■ TASK TO CARRY OUT: Put every line of the records below into one numbered list, and skip any blank lines.

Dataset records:

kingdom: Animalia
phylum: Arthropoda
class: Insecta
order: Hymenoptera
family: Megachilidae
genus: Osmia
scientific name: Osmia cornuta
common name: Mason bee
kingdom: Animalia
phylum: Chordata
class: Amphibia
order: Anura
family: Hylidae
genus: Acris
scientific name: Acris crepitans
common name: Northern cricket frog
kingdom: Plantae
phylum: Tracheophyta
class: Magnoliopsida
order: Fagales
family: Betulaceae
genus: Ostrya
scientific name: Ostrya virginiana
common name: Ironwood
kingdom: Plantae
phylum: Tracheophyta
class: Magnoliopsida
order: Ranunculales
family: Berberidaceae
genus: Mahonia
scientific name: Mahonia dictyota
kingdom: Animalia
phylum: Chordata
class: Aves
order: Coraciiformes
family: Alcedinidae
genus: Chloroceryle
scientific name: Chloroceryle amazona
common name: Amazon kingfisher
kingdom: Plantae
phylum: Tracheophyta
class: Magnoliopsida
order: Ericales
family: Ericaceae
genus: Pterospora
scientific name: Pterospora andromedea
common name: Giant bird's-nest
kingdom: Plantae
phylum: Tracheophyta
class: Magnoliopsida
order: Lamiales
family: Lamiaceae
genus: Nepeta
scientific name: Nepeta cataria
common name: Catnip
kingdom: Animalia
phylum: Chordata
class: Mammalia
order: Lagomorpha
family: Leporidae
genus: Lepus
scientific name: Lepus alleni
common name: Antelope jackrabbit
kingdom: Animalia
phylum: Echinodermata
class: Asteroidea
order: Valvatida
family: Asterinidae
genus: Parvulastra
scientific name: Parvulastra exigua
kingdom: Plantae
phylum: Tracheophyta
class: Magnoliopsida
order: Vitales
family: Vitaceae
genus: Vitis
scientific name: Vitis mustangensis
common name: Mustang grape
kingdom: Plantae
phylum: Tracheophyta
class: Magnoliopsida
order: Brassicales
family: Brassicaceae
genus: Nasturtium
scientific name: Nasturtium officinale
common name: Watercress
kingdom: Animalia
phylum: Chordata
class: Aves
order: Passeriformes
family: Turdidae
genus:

■ SOLUTION FOR THIS EXERCISE:
1. kingdom: Animalia
2. phylum: Arthropoda
3. class: Insecta
4. order: Hymenoptera
5. family: Megachilidae
6. genus: Osmia
7. scientific name: Osmia cornuta
8. common name: Mason bee
9. kingdom: Animalia
10. phylum: Chordata
11. class: Amphibia
12. order: Anura
13. family: Hylidae
14. genus: Acris
15. scientific name: Acris crepitans
16. common name: Northern cricket frog
17. kingdom: Plantae
18. phylum: Tracheophyta
19. class: Magnoliopsida
20. order: Fagales
21. family: Betulaceae
22. genus: Ostrya
23. scientific name: Ostrya virginiana
24. common name: Ironwood
25. kingdom: Plantae
26. phylum: Tracheophyta
27. class: Magnoliopsida
28. order: Ranunculales
29. family: Berberidaceae
30. genus: Mahonia
31. scientific name: Mahonia dictyota
32. kingdom: Animalia
33. phylum: Chordata
34. class: Aves
35. order: Coraciiformes
36. family: Alcedinidae
37. genus: Chloroceryle
38. scientific name: Chloroceryle amazona
39. common name: Amazon kingfisher
40. kingdom: Plantae
41. phylum: Tracheophyta
42. class: Magnoliopsida
43. order: Ericales
44. family: Ericaceae
45. genus: Pterospora
46. scientific name: Pterospora andromedea
47. common name: Giant bird's-nest
48. kingdom: Plantae
49. phylum: Tracheophyta
50. class: Magnoliopsida
51. order: Lamiales
52. family: Lamiaceae
53. genus: Nepeta
54. scientific name: Nepeta cataria
55. common name: Catnip
56. kingdom: Animalia
57. phylum: Chordata
58. class: Mammalia
59. order: Lagomorpha
60. family: Leporidae
61. genus: Lepus
62. scientific name: Lepus alleni
63. common name: Antelope jackrabbit
64. kingdom: Animalia
65. phylum: Echinodermata
66. class: Asteroidea
67. order: Valvatida
68. family: Asterinidae
69. genus: Parvulastra
70. scientific name: Parvulastra exigua
71. kingdom: Plantae
72. phylum: Tracheophyta
73. class: Magnoliopsida
74. order: Vitales
75. family: Vitaceae
76. genus: Vitis
77. scientific name: Vitis mustangensis
78. common name: Mustang grape
79. kingdom: Plantae
80. phylum: Tracheophyta
81. class: Magnoliopsida
82. order: Brassicales
83. family: Brassicaceae
84. genus: Nasturtium
85. scientific name: Nasturtium officinale
86. common name: Watercress
87. kingdom: Animalia
88. phylum: Chordata
89. class: Aves
90. order: Passeriformes
91. family: Turdidae
92. genus:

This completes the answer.